Une culture qui se fabrique dans les détails
Une culture ne se décrète pas seulement. Elle se fabrique dans les détails. Dans la manière dont un collègue répond à une fatigue visible. Dans le fait de ne pas forcer quelqu'un à se raconter pour avoir droit à un peu de souplesse. Dans la capacité d'une équipe à ne pas transformer toute fragilité en gêne insupportable. Dans le refus de plaisanter au mauvais endroit. Dans le choix de ne pas interpréter trop vite un retrait, un oubli, une lenteur, une sensibilité accrue comme une faute de caractère.
Le service social du travail a ici une place précieuse. Il peut accueillir, soutenir, orienter, offrir un lieu plus sûr, plus discret, lorsqu'une épreuve de vie commence à déborder sur le travail. Mais il ne peut pas devenir le seul lieu où l'entreprise déposerait l'humain qu'elle ne sait pas porter collectivement. Une entreprise ne devient pas inclusive parce qu'elle dispose d'un relais spécialisé. Elle le devient lorsque le tact n'est pas entièrement sous-traité. Lorsque le ménagement n'est pas réservé aux seuls professionnels de l'accompagnement.
Les épreuves de vie n'ouvrent pas toujours sur un statut, mais elles appellent presque toujours une qualité de traitement. Et cette qualité de traitement est un critère d'inclusion beaucoup plus décisif qu'on ne le croit.
Déplacer la question
Au lieu de demander seulement : avons-nous une politique d'inclusion ? Il faudrait parfois demander : savons-nous encore avoir des égards ? Savons-nous reconnaître qu'une épreuve de vie peut altérer le travail sans disqualifier la personne ? Savons-nous ajuster sans exiger une justification totale ? Savons-nous faire place à quelqu'un sans le faire entrer de force dans une catégorie pour consentir à un peu d'attention ?

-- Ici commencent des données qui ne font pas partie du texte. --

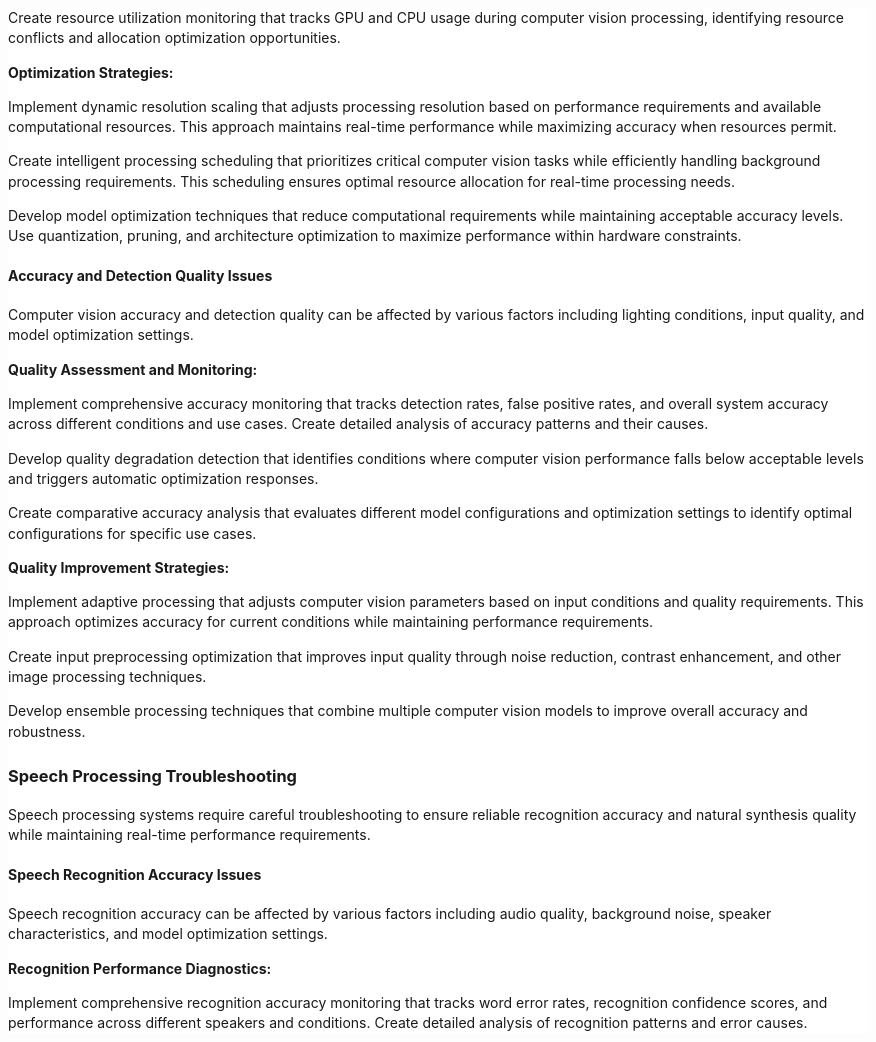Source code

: Create resource utilization monitoring that tracks GPU and CPU usage during computer vision processing, identifying resource conflicts and allocation optimization opportunities.

**Optimization Strategies:**

Implement dynamic resolution scaling that adjusts processing resolution based on performance requirements and available computational resources. This approach maintains real-time performance while maximizing accuracy when resources permit.

Create intelligent processing scheduling that prioritizes critical computer vision tasks while efficiently handling background processing requirements. This scheduling ensures optimal resource allocation for real-time processing needs.

Develop model optimization techniques that reduce computational requirements while maintaining acceptable accuracy levels. Use quantization, pruning, and architecture optimization to maximize performance within hardware constraints.

#### Accuracy and Detection Quality Issues

Computer vision accuracy and detection quality can be affected by various factors including lighting conditions, input quality, and model optimization settings.

**Quality Assessment and Monitoring:**

Implement comprehensive accuracy monitoring that tracks detection rates, false positive rates, and overall system accuracy across different conditions and use cases. Create detailed analysis of accuracy patterns and their causes.

Develop quality degradation detection that identifies conditions where computer vision performance falls below acceptable levels and triggers automatic optimization responses.

Create comparative accuracy analysis that evaluates different model configurations and optimization settings to identify optimal configurations for specific use cases.

**Quality Improvement Strategies:**

Implement adaptive processing that adjusts computer vision parameters based on input conditions and quality requirements. This approach optimizes accuracy for current conditions while maintaining performance requirements.

Create input preprocessing optimization that improves input quality through noise reduction, contrast enhancement, and other image processing techniques.

Develop ensemble processing techniques that combine multiple computer vision models to improve overall accuracy and robustness.

### Speech Processing Troubleshooting

Speech processing systems require careful troubleshooting to ensure reliable recognition accuracy and natural synthesis quality while maintaining real-time performance requirements.

#### Speech Recognition Accuracy Issues

Speech recognition accuracy can be affected by various factors including audio quality, background noise, speaker characteristics, and model optimization settings.

**Recognition Performance Diagnostics:**

Implement comprehensive recognition accuracy monitoring that tracks word error rates, recognition confidence scores, and performance across different speakers and conditions. Create detailed analysis of recognition patterns and error causes.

Ces questions paraissent modestes. Elles sont, en réalité, très hautes. Parce qu'elles engagent une certaine idée de l'entreprise : non pas une entreprise qui tolère abstraitement les différences, mais une entreprise qui sait qu'aucun travail humain n'est totalement séparé de la vie.
Inclure ne consiste plus seulement à ouvrir une place.
Cela consiste à la rendre tenable, même lorsque la vie l'éprouve.
Et c'est peut-être à cela qu'on reconnaît une entreprise vraiment inclusive : non à sa seule capacité à gérer des situations, mais à sa manière de maintenir, autour des vies traversées, assez d'égards pour qu'elles puissent continuer à travailler sans avoir d'abord à dissimuler ce qu'elles vivent.